En efecto, la peripecia de Mohammed Bakri y sus colegas es la lucha contra un Estado etnocrático obsesionado por invisibilizar a su indeseada población árabe y silenciar sus perspectivas críticas.

«La persecución política en Israel no sólo existe contra las y los activistas, sino también contra los artistas palestinos que tratan de hacer oír su voz. Esto se llama fascismo. Hay un profundo temor de escuchar la verdad, y la verdad es que hay todo un pueblo que aún vive bajo una ocupación militar, que está siendo oprimido diariamente. Es muy fácil construir una valla para esconderse de la verdad; pero ninguna de las vallas o muros cubrirá la realidad en la que vivimos. Como cineastas, continuaremos haciendo lo mejor para exponer esa realidad.», concluye Suha Arrar.

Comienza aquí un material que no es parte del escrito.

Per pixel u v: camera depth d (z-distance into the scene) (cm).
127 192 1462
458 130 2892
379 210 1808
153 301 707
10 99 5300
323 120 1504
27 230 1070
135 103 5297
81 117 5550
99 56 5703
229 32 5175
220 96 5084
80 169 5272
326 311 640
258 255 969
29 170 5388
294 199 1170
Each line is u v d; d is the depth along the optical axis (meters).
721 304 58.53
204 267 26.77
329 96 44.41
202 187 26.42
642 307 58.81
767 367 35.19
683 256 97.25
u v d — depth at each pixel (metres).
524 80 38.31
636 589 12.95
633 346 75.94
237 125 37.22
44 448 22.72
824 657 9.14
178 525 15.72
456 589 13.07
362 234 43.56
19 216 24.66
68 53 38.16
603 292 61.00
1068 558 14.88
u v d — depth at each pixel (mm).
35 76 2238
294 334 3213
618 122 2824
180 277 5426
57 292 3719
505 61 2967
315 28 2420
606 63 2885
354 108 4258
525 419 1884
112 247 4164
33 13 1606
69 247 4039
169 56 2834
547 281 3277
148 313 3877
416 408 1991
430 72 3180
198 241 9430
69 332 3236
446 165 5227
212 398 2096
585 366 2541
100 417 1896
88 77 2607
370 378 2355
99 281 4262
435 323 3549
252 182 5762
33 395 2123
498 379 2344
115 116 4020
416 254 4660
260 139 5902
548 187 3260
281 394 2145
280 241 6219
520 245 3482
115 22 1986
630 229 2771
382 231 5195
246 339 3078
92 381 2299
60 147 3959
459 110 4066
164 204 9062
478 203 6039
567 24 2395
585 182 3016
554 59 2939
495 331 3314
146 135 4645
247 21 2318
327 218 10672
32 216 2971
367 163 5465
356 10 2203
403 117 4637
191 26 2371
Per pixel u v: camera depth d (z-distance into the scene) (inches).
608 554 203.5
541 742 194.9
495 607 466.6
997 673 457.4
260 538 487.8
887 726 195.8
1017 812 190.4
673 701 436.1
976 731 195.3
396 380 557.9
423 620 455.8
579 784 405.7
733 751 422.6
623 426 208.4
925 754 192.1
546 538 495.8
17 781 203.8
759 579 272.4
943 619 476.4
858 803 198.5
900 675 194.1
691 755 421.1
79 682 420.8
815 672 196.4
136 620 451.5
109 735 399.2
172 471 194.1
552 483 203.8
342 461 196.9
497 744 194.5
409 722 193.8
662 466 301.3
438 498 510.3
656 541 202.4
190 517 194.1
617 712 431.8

[1] Un informe de Human Rights Watch afirmó que al menos 52 personas palestinas habían sido asesinadas, denunció evidencia de crímenes de guerra cometidos por el ejército israelí (como ejecuciones extrajudiciales y uso de civiles como escudos humanos) y reclamó una investigación exhaustiva para determinar las responsabilidades.
[2] Mohammed Bakri es una figura de renombre en el cine palestino (y tres de sus seis hijos, también actores, son bien conocidos: Saleh, Ziad y Adam). Nacido en 1953 en un pueblo de Galilea y graduado en actuación y literatura árabe por la universidad de Tel Aviv, Bakri participó en numerosas obras de teatro y películas -palestinas, israelíes e internacionales- y recibió varios premios. Además escribió e interpretó cuatro obras teatrales unipersonales y dirigió cuatro documentales sobre la realidad palestina.

Publicado en el semanario Brecha el 22/1/21.